Shot on 70mm film, the four-minute movie would be stored on laser disc, and projected onto an enormous dome-shaped Omnimax screen that would be 80 feet in diameter. The DeLorean ride vehicles could hold eight people each. After riders boarded, they would be hoisted into place in front of the screen, 9 feet in the air, by an enormous lift. Once there, the screen would completely surround them, with Universal promising that the only way to avoid the image would be to close your eyes. This contrasted with Star Tours, where riders viewed the outside world through a relatively small viewport at the front of their “spacecraft”.
Riders would clamber into the DeLorean vehicles in separate rooms, to give the impression that they were in individual simulators. In reality, though, 12 cars would be arrayed in front of the screen. There were two identical such screens in the show building, accommodating 24 cars in total.
The DeLorean vehicles sat on a hydraulically-activated platforms, or “motion bases”, enabling them to pitch and yaw in synchronisation with the film to create the sensation of flying. Each was positioned slightly differently to provide the best possible view of the screen, meaning that, in reality, the ride was slightly different depending on which vehicle riders were in.

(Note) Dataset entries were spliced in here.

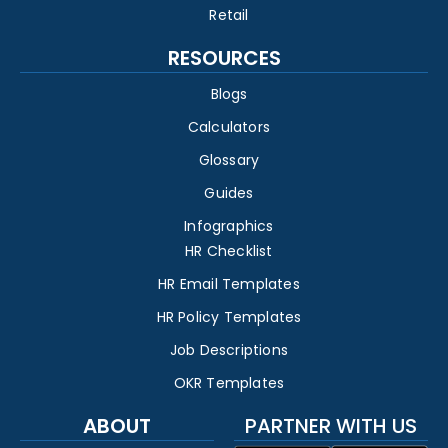
Retail
RESOURCES
Blogs
Calculators
Glossary
Guides
Infographics
HR Checklist
HR Email Templates
HR Policy Templates
Job Descriptions
OKR Templates
ABOUT
PARTNER WITH US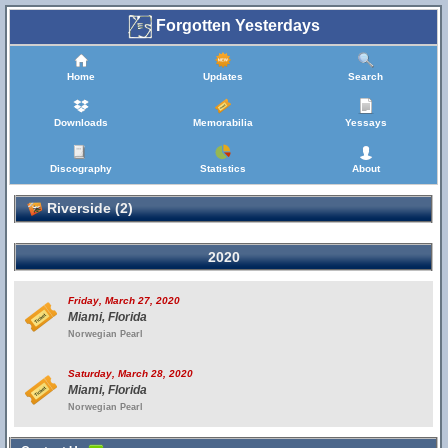
Forgotten Yesterdays
Home
Updates
Search
Downloads
Memorabilia
Yessays
Discography
Statistics
About
Riverside (2)
2020
Friday, March 27, 2020
Miami, Florida
Norwegian Pearl
Saturday, March 28, 2020
Miami, Florida
Norwegian Pearl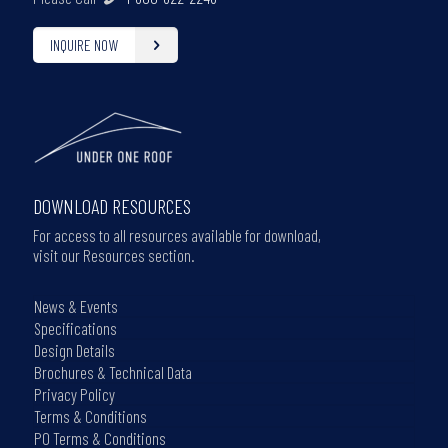
INQUIRE NOW
DOWNLOAD RESOURCES
For access to all resources available for download,
visit our Resources section.
News & Events
Specifications
Design Details
Brochures & Technical Data
Privacy Policy
Terms & Conditions
PO Terms & Conditions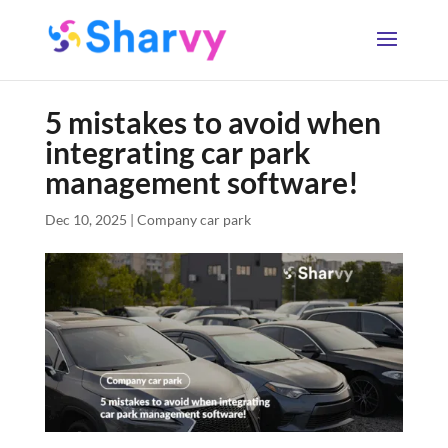
5 mistakes to avoid when
integrating car park
management software!
Dec 10, 2025
|
Company car park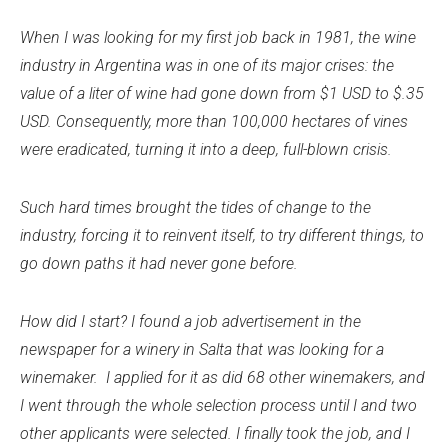
When I was looking for my first job back in 1981, the wine
industry in Argentina was in one of its major crises: the
value of a liter of wine had gone down from $1 USD to $.35
USD. Consequently, more than 100,000 hectares of vines
were eradicated, turning it into a deep, full-blown crisis.
Such hard times brought the tides of change to the
industry, forcing it to reinvent itself, to try different things, to
go down paths it had never gone before.
How did I start? I found a job advertisement in the
newspaper for a winery in Salta that was looking for a
winemaker. I applied for it as did 68 other winemakers, and
I went through the whole selection process until I and two
other applicants were selected. I finally took the job, and I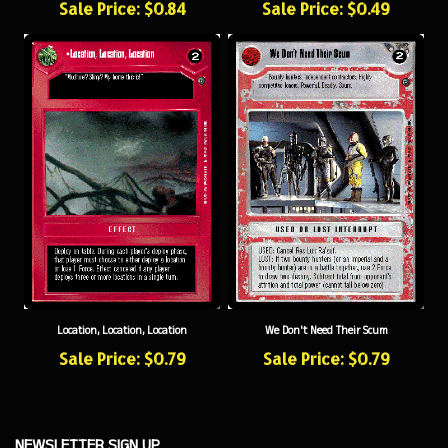
Location, Location, Location
We Don't Need Their Scum
Sale Price: $0.79
Sale Price: $0.79
NEWSLETTER SIGN UP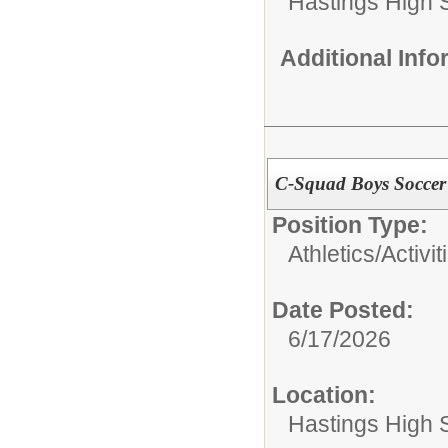
Hastings High 
Additional Inf
C-Squad Boys Soccer
Position Type:
Athletics/Activit
Date Posted:
6/17/2026
Location:
Hastings High 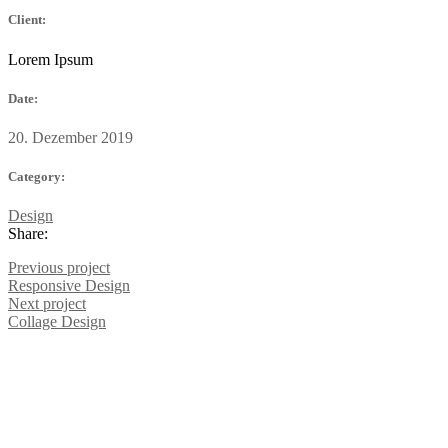
Client:
Lorem Ipsum
Date:
20. Dezember 2019
Category:
Design
Share:
Previous project
Responsive
Design
Next project
Collage
Design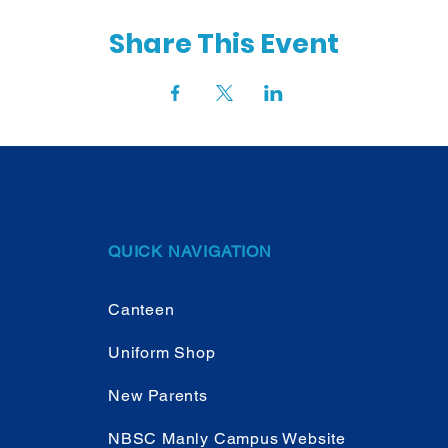
Share This Event
QUICK NAVIGATION
Canteen
Uniform Shop
New Parents
NBSC Manly Campus Website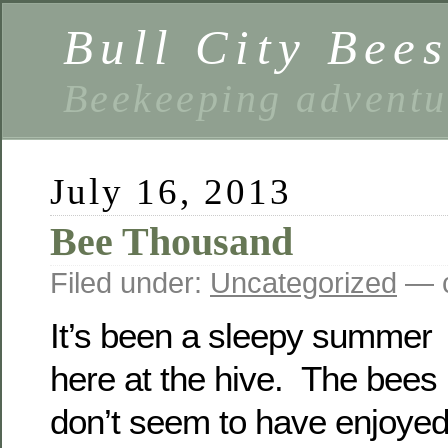
Bull City Bee
Beekeeping advent
July 16, 2013
Bee Thousand
Filed under:
Uncategorized
— c
It’s been a sleepy summer
here at the hive. The bees
don’t seem to have enjoye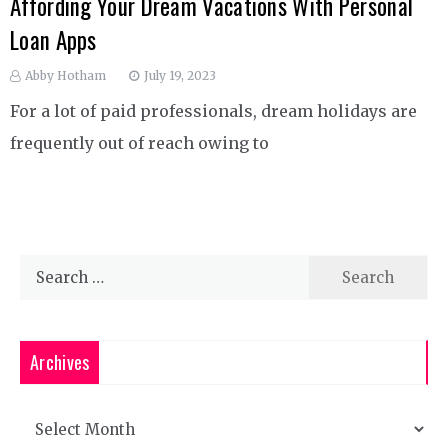
Affording Your Dream Vacations With Personal
Loan Apps
Abby Hotham
July 19, 2023
For a lot of paid professionals, dream holidays are
frequently out of reach owing to
Search
for:
Archives
Archives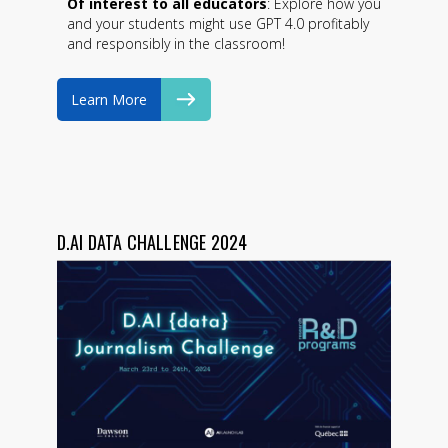
Of interest to all educators
: Explore how you
and your students might use GPT 4.0 profitably
and responsibly in the classroom!
Learn More
D.AI DATA CHALLENGE 2024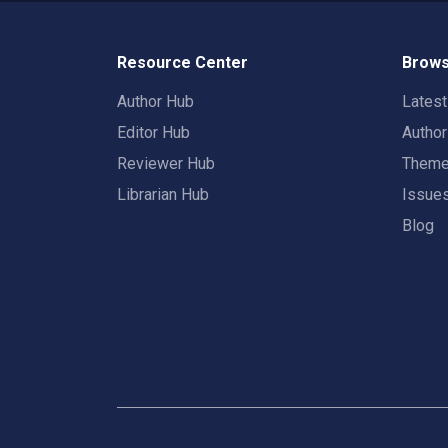
Resource Center
Brows
Author Hub
Lates
Editor Hub
Autho
Reviewer Hub
Them
Librarian Hub
Issue
Blog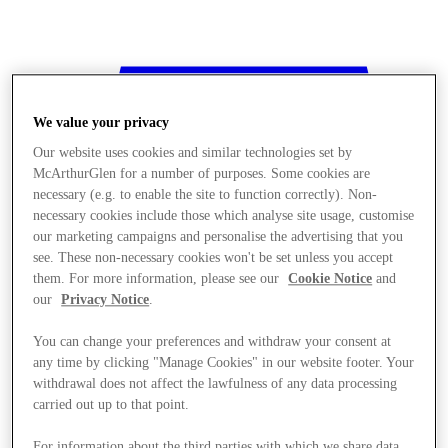
We value your privacy
Our website uses cookies and similar technologies set by
McArthurGlen for a number of purposes. Some cookies are
necessary (e.g. to enable the site to function correctly). Non-
necessary cookies include those which analyse site usage, customise
our marketing campaigns and personalise the advertising that you
see. These non-necessary cookies won't be set unless you accept
them. For more information, please see our
Cookie Notice
and
our
Privacy Notice
.
You can change your preferences and withdraw your consent at
any time by clicking "Manage Cookies" in our website footer. Your
withdrawal does not affect the lawfulness of any data processing
Stores
carried out up to that point.
For information about the third parties with which we share data,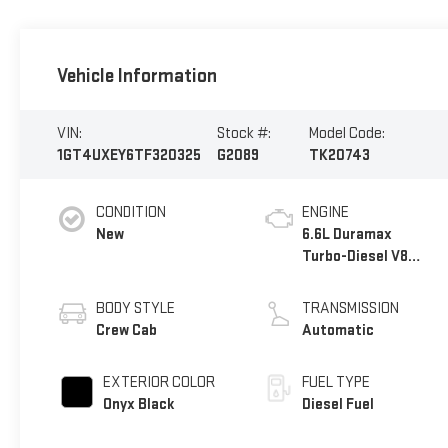
Vehicle Information
VIN:
Stock #:
Model Code:
1GT4UXEY6TF320325
G2089
TK20743
CONDITION
ENGINE
New
6.6L Duramax
Turbo-Diesel V8
engine
BODY STYLE
TRANSMISSION
Crew Cab
Automatic
EXTERIOR COLOR
FUEL TYPE
Onyx Black
Diesel Fuel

Universal hoped to pin its turnaround on Back to the Future: The Ride, reversing the negative perception of the park caused by its early troubles. “This will be a whole new positive swing for Universal Studios Florida," said Steve Marble, the ride's senior project manager.
With that came the risk of a Jaws-style disaster. Determined to avoid this, Universal pushed Back to the Future: The Ride back from its originally-scheduled opening date of January 1991 to the spring of that year. The attraction did actually begin hosting riders in January, but remained in “technical rehearsal” for three months, making time travellers of more than 600,000 people during that period. Universal was taking no chances, and declared that the attraction would not be ready for opening until May 2, 1991.

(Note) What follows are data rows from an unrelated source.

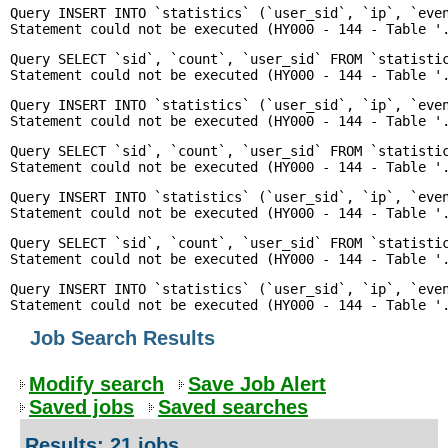
Query INSERT INTO `statistics` (`user_sid`, `ip`, `even
Query SELECT `sid`, `count`, `user_sid` FROM `statisti
Query INSERT INTO `statistics` (`user_sid`, `ip`, `even
Query SELECT `sid`, `count`, `user_sid` FROM `statisti
Query INSERT INTO `statistics` (`user_sid`, `ip`, `even
Query SELECT `sid`, `count`, `user_sid` FROM `statisti
Query INSERT INTO `statistics` (`user_sid`, `ip`, `even
Job Search Results
Modify search
Save Job Alert
Saved jobs
Saved searches
Results: 21 jobs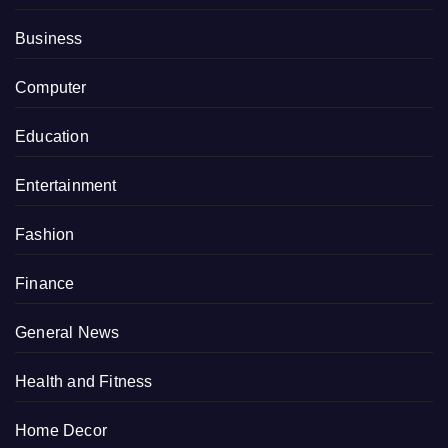
Business
Computer
Education
Entertainment
Fashion
Finance
General News
Health and Fitness
Home Decor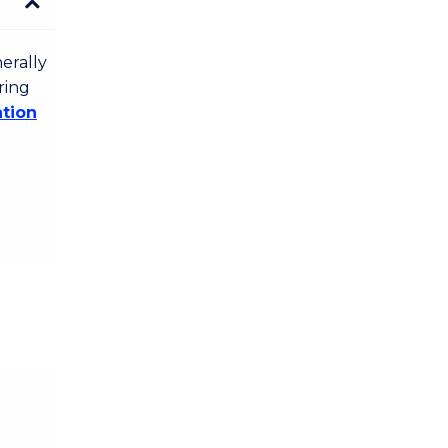
erally
ring
ation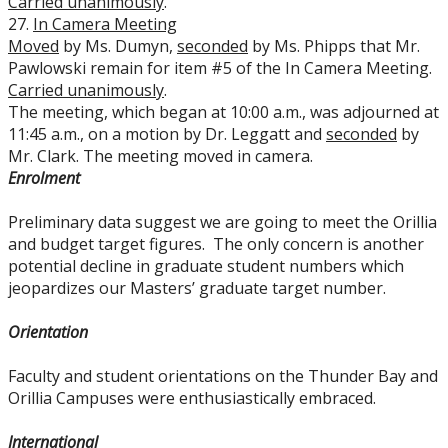
Carried unanimously
.
27.
In Camera Meeting
Moved
by Ms. Dumyn,
seconded
by Ms. Phipps that Mr.
Pawlowski remain for item #5 of the In Camera Meeting.
Carried unanimously
.
The meeting, which began at 10:00 a.m., was adjourned at
11:45 a.m., on a motion by Dr. Leggatt and
seconded
by
Mr. Clark. The meeting moved in camera.
Enrolment
Preliminary data suggest we are going to meet the Orillia
and budget target figures. The only concern is another
potential decline in graduate student numbers which
jeopardizes our Masters’ graduate target number.
Orientation
Faculty and student orientations on the Thunder Bay and
Orillia Campuses were enthusiastically embraced.
International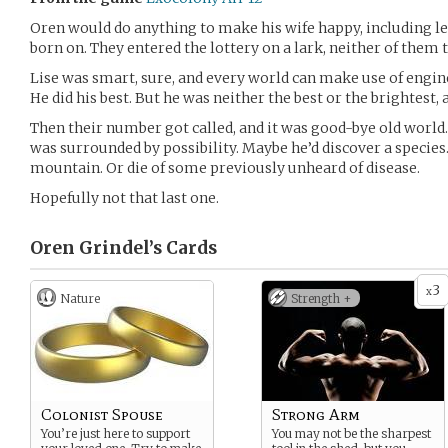
Oren would do anything to make his wife happy, including le
born on. They entered the lottery on a lark, neither of them t
Lise was smart, sure, and every world can make use of engin
He did his best. But he was neither the best or the brightest,
Then their number got called, and it was good-bye old world. F
was surrounded by possibility. Maybe he’d discover a species. 
mountain. Or die of some previously unheard of disease.
Hopefully not that last one.
Oren Grindel’s
Cards
3
x
Nature
Strength +
Colonist Spouse
Strong Arm
You’re just here to support
You may not be the sharpest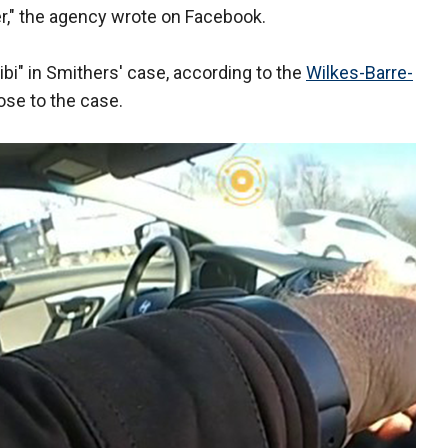
," the agency wrote on Facebook.
ibi" in Smithers' case, according to the
Wilkes-Barre-
lose to the case.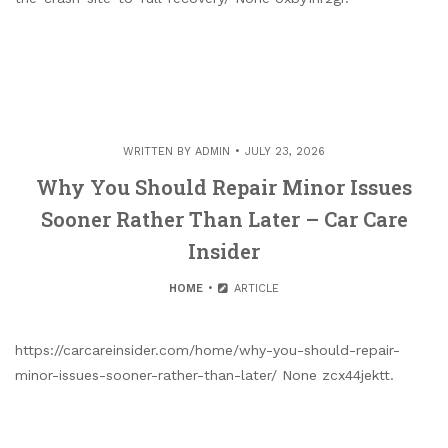
WRITTEN BY
ADMIN
JULY 23, 2026
Why You Should Repair Minor Issues
Sooner Rather Than Later – Car Care
Insider
HOME
ARTICLE
https://carcareinsider.com/home/why-you-should-repair-
minor-issues-sooner-rather-than-later/ None zcx44jektt.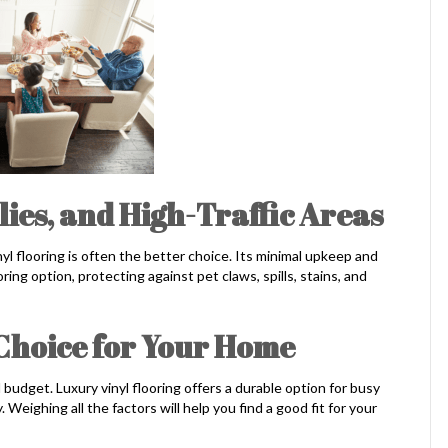
ilies, and High-Traffic Areas
nyl flooring is often the better choice. Its minimal upkeep and
oring option, protecting against pet claws, spills, stains, and
 Choice for Your Home
budget. Luxury vinyl flooring offers a durable option for busy
eighing all the factors will help you find a good fit for your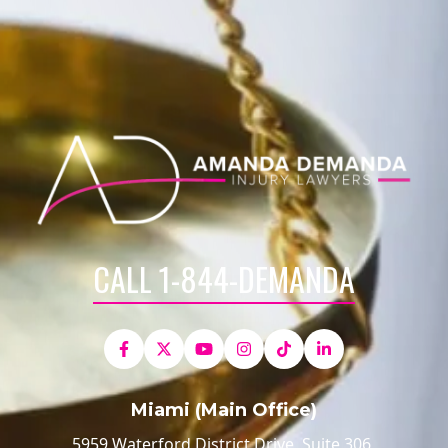
CALL 1-844-DEMANDA
Miami (Main Office)
5959 Waterford District Drive, Suite 306,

On the big day, the movie’s star, Michael J. Fox, was on hand to try the ride out for himself, as was Mary Steenburgen, who played Doc Brown’s love interest Clara in the final movie. Both were impressed. “You feel as though you're flying, and that you're flying through time, looking down into a volcano, and being swallowed by a Tyrannosaurus rex," said Steenburger. “It's just extraordinary the way they combined the movement of the DeLorean and the film footage.” Fox, who would turn 30 that June, commented: “I like the idea of having my own ride. My own ride - like I get to go on it whenever I want.”
In 2007, Back to the Future: The Ride was closed, with Universal eventually revealing that it would be replaced by a new experience based on The Simpsons. It's not too late to chase Biff Tannen back in time, though - you can still find the ride at Universal Studios Japan.